Nelson is coming off an absolute starching of Antonio Rodrigo Nogueira from back in April. That fight happened in Abu Dhabi, where Big Nog has gyms set up and is part of the martial arts topography. In Japan, Hunt is the icon from his days competing in PRIDE, as well as his knockouts of Cheick Kongo and Stefan Struve during his resurrection process in the UFC.
After 29 professional fights in the mixed techniques, Nelson is headed for Nippon, where back in June he slipped into a mawashi and did a sumo demonstration.
“It was just for PR, but it ended up being a workout,” he says. “But earlier in my career when Pride was around and K-1, that was the Mecca of martial arts. That’s when I really wanted to fight in Japan. That was like the pinnacle of your fight career, being able to fight in front of 60,000 people.”
There won’t be that many people on hand when he fights (early Saturday morning for Americans), but the stakes for both Nelson and Hunt fall in the range of “fairly dire.” If the 40-year-old Hunt wins, he’s right back in what Dana White proverbially calls “the mix.” If Nelson wins to make it two in a row, he’d once again be closing in on a shot at Cain Velasquez (or a rematch with Fabricio Werdum, if things go haywire in Mexico City at UFC 180).
Hunt is ranked No. 6 right now on the media-driven UFC rankings, while Nelson is No. 8. Some of the people in front of them (Josh Barnett, Junior dos Santos, Travis Browne) are coming off of losses.

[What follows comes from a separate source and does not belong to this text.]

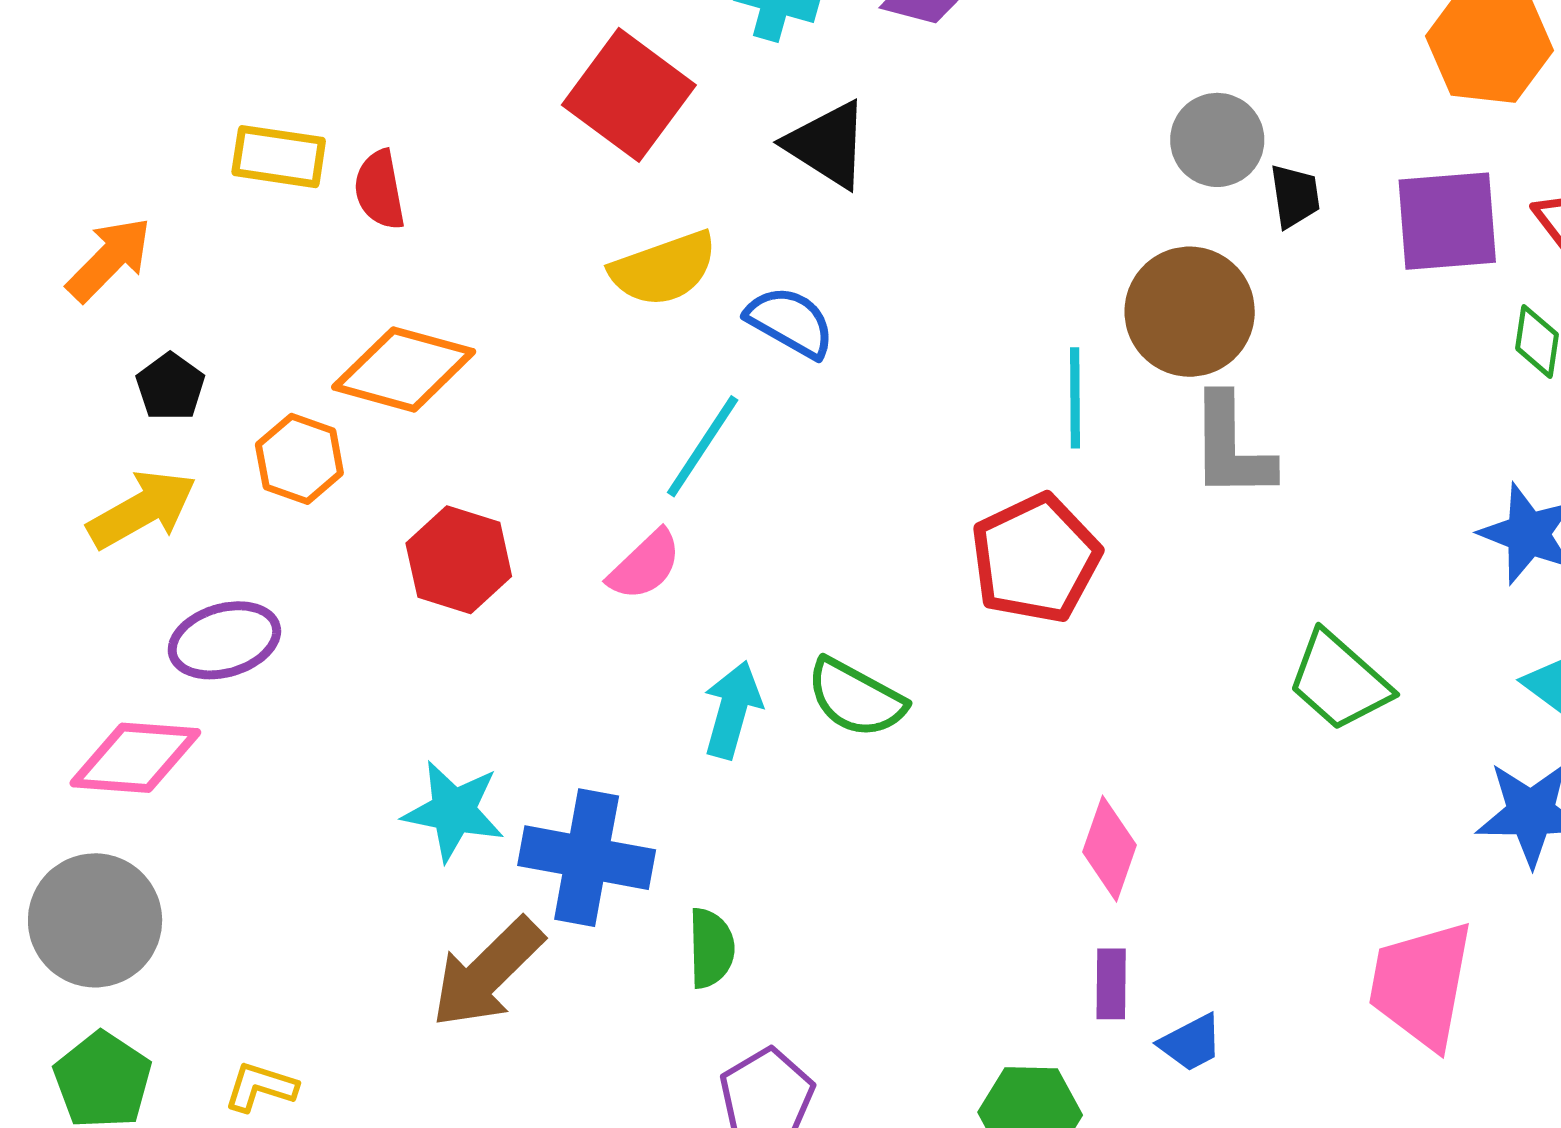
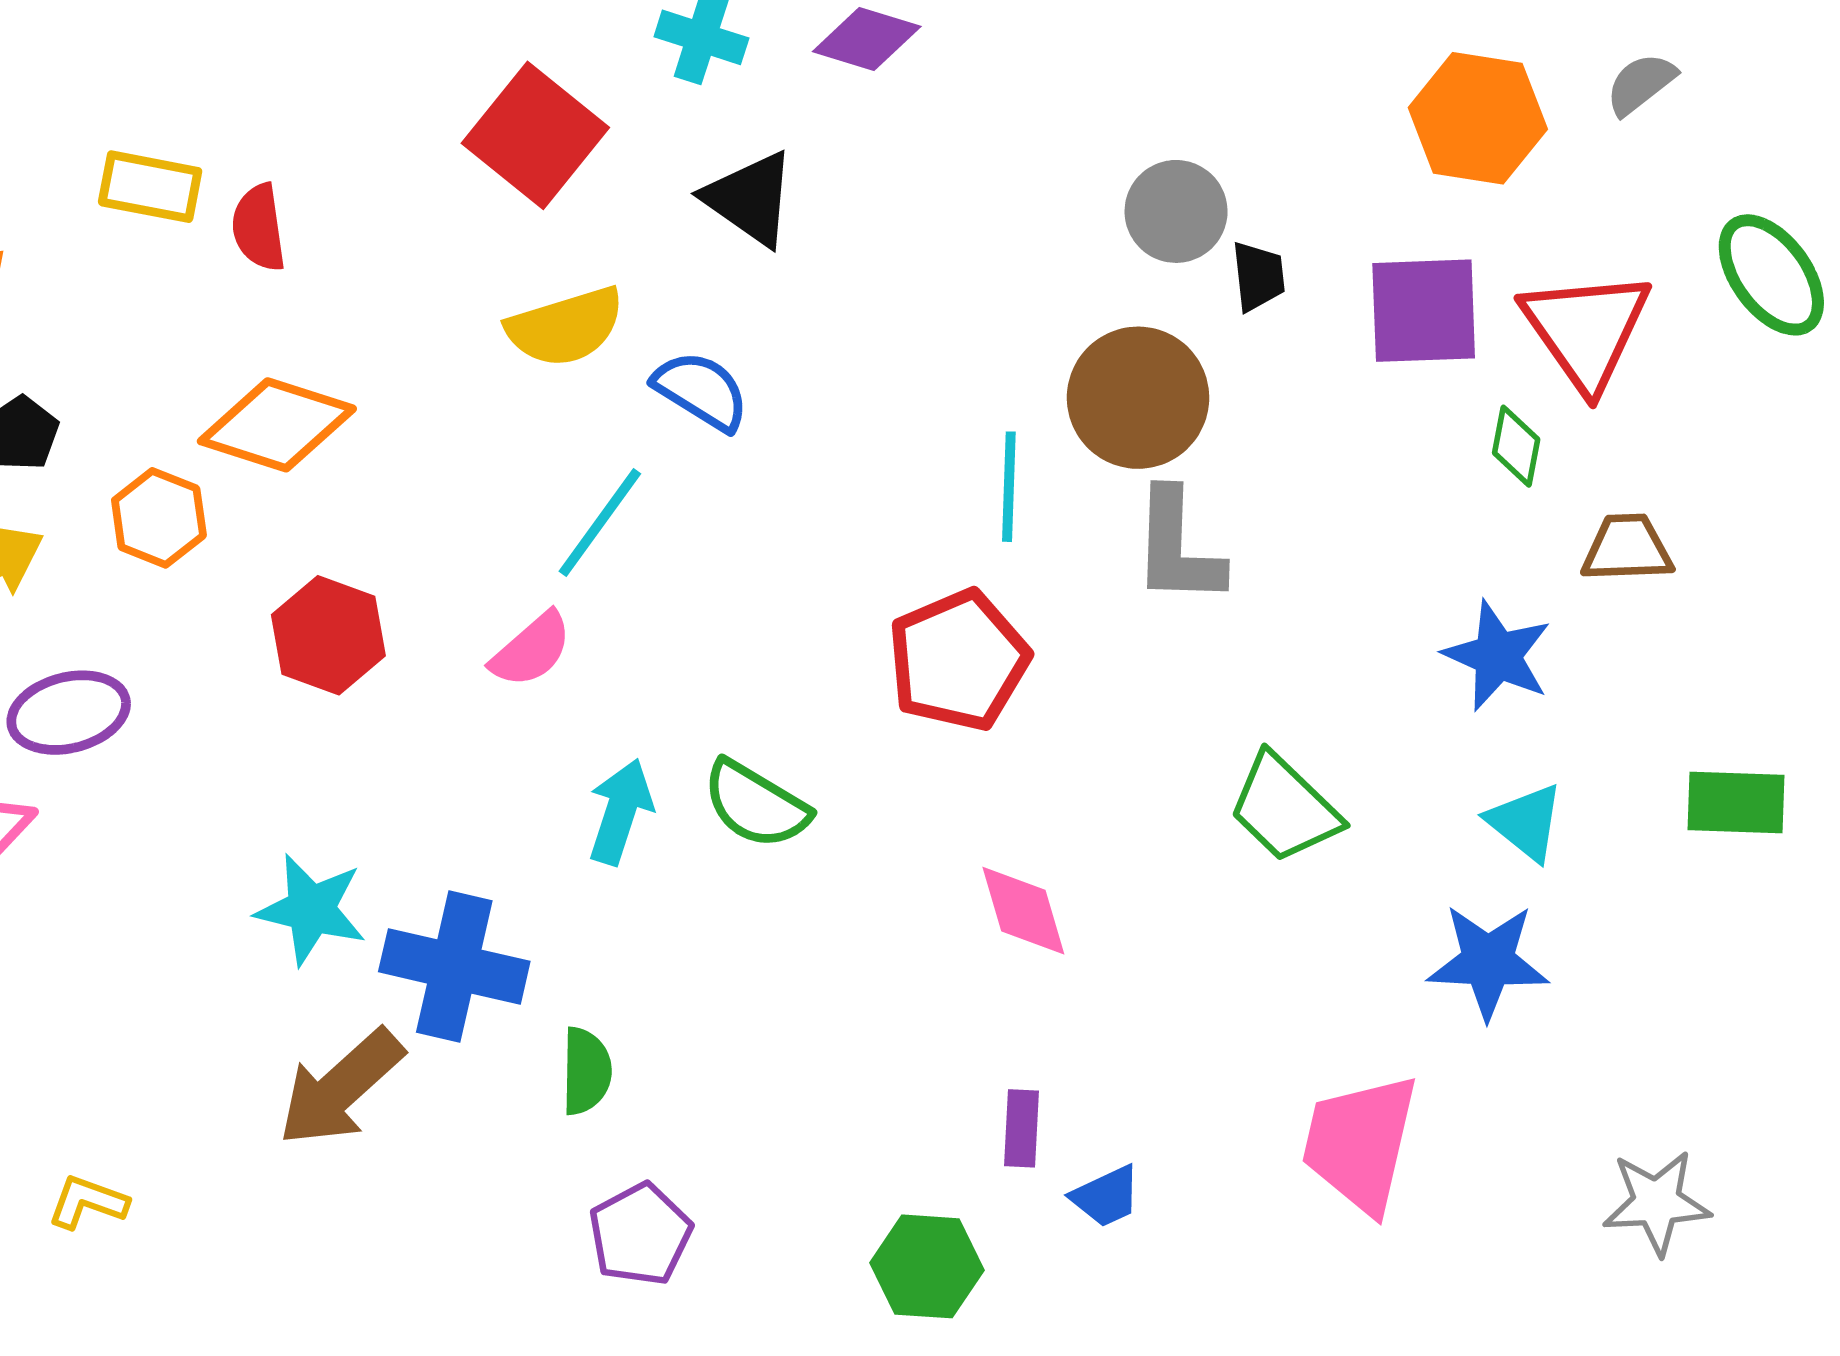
pink diamond: (1110, 849) -> (1023, 911), moved, turned -38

Stipe Miocic is right up there, too, and owns a win over Nelson, but it’s really just a bunch of monolithic slabs in interchangeable positions. A convincing knockout for Nelson might be enough to warrant some leap-frogging.
“The one thing about the heavyweight division, or actually just being in the UFC, anybody can win and anybody can lose,” he says. “You’re competing with the best in the world. It’s like watching a football game. You can go 16-0 in football and then lose the Super Bowl.”
“Big Country” has never fought for a belt in the UFC. He was the last champion of the IFL, and he was the guy who further demystified Kimbo Slice on season 10 of the Ultimate Fighter, but he has never had a chance to land one of those ridiculous overhand rights on whoever is carrying the UFC’s heavyweight belt.
He says that’s still the goal. In a division with a dearth of obvious challengers, he knows what a knockout of Hunt could mean. He also knows the other end of the scenario, that twilight can show up in the Land of the Rising Sun, which becomes his more immediate goal to avoid.
“I wouldn’t be fighting if I didn’t think I had a shot or even a chance for the belt,” he says. “Right now I think I can beat Cain Velasquez, and if Werdum wins I could beat Werdum in a rematch. In our division, you can win some or lose some. Look at Cain. Cain lost to Junior dos Santos the first time he fought him, then beat him up the next two times because he learned from the first one. It’s like Werdum fighting Alistair Overeem. Werdum knocked him out the first time, then Overeem beat him the second and third. That’s just how it is. You learn from your mistakes, and you grow from them.”